Text block.

I'm grateful to the publisher for a free advance copy of Ogres via Netgalley to consider for review.

In this standalone novella, Tchaikovsky explores a future where genetic engineering has produced a race of monsters - the "ogres" of the title - who oppress and dominate humans.

The main character is Torquell, the son of a village head, who comes across as a bit of a tearaway, reluctant to tug his forelock before the Masters. Good for him I say - the ogres in this book have adopted the role of feudal overlords, taking what they will and treating the peasants abominably. It later becomes clear that they also operate a form of robber-baron capitalism, with the worst aspects the Industrial Revolution gleefully reintroduced. So I'm all for opposition, but it seems doomed.

As an outlaw, Torquell's challenge is then first to understand how all this came to be and then to do something about it. It's a formidable task, as the ogres are not only collectively in charge but individually stronger and much bigger than any given human. But there is more going on here than that, something hinted at by the story being narrated not by Torquell, but to him, in the second person ('You were always trouble' are its opening words) so we sense other actors on the stage, perhaps.

I really enjoyed this one. The world which is seen through other eyes may seem rather alien, and be set in the future, but increasingly I began to see correspondences with our own world. It's explicitly a near future dystopia (I think it's fair to call it that) representing a world which claims to have solved certain problems - environmental and social - but at the pice of introducing others (you'll have to read it to understand which). Tchaikovsky's argument is though, I think, that those "new" problems, embodied in the society that he describes here may not really be that new at all. As with the best SF, the book holds up a mirror to our own society, both to its evident flaws and also to the damage that may be done in trying to correct them. 

In centring on a driven, if originally reluctant, leader figure it also gently satirises the hero tropes of the dystopian genre: that opening passage continues 'Inevitable, really. And you weren't to know it, but you were following a particular trajectory. The Young Prince is always trouble...' The narrator returns to this theme several times throughout the story, comparing Torquell to the protagonist in the Hero's Journey, not always to his credit. The biological determinism of the process that created the ogres therefore hangs over Torquell himself as a sort of plot determinism, asking us what he is, why, and what he might become.

And whether the template will be followed to the end...

For a short book - I read it in a day - this one packs a tremendous amount in, and truly left me thinking.

Excerpted records.

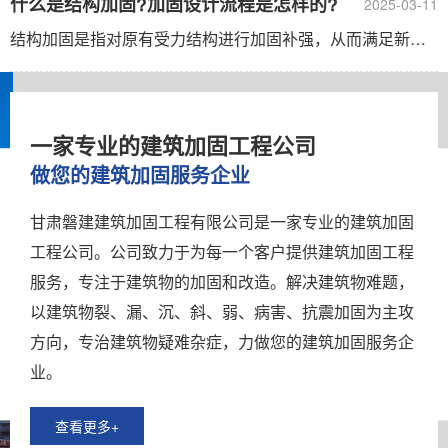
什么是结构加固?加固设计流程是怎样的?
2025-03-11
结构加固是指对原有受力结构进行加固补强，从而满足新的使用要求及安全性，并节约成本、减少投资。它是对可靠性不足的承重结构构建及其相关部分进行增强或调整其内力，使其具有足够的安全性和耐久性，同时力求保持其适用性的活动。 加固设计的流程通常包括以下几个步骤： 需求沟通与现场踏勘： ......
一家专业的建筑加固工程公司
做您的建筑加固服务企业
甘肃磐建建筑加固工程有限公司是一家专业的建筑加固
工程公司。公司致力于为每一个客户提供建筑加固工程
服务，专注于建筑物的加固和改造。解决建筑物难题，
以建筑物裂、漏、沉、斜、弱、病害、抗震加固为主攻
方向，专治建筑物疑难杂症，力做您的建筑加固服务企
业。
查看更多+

--

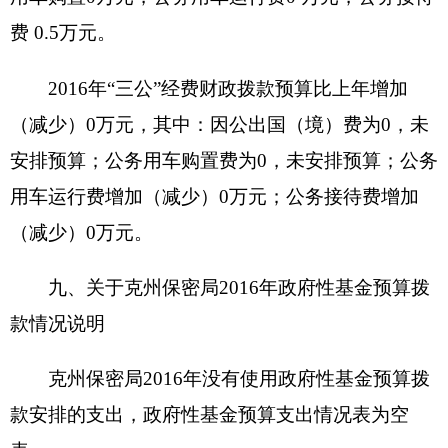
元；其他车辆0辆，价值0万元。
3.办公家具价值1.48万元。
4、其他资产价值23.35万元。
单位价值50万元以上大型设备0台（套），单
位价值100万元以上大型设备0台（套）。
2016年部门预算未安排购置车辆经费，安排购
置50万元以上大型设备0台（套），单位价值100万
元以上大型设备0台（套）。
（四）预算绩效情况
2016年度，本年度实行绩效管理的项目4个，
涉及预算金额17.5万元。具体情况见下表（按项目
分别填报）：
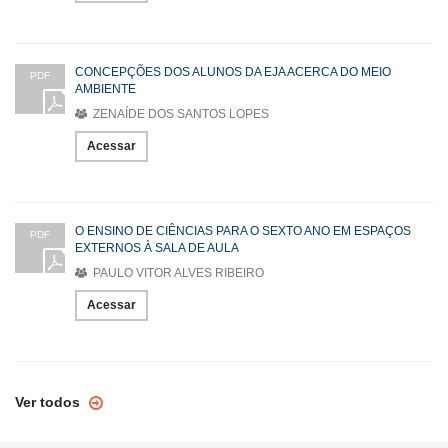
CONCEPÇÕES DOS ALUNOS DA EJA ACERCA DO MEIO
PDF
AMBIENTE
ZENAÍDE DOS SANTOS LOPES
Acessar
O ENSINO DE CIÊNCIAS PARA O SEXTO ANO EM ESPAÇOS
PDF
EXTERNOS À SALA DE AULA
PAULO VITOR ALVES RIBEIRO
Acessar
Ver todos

==

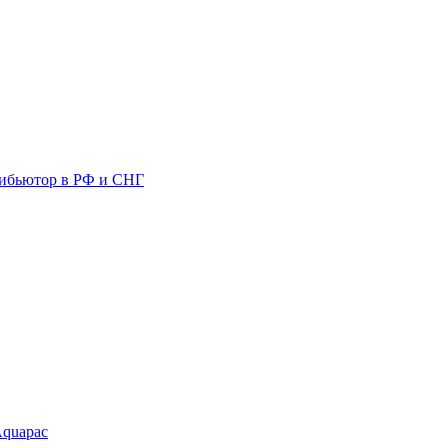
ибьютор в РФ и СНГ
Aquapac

Aim of the task. From the book review, list each advantage the ogres are said to hold over humans.

The answer.
- They are collectively in charge.
- They are individually stronger than any given human.
- They are much bigger than any given human.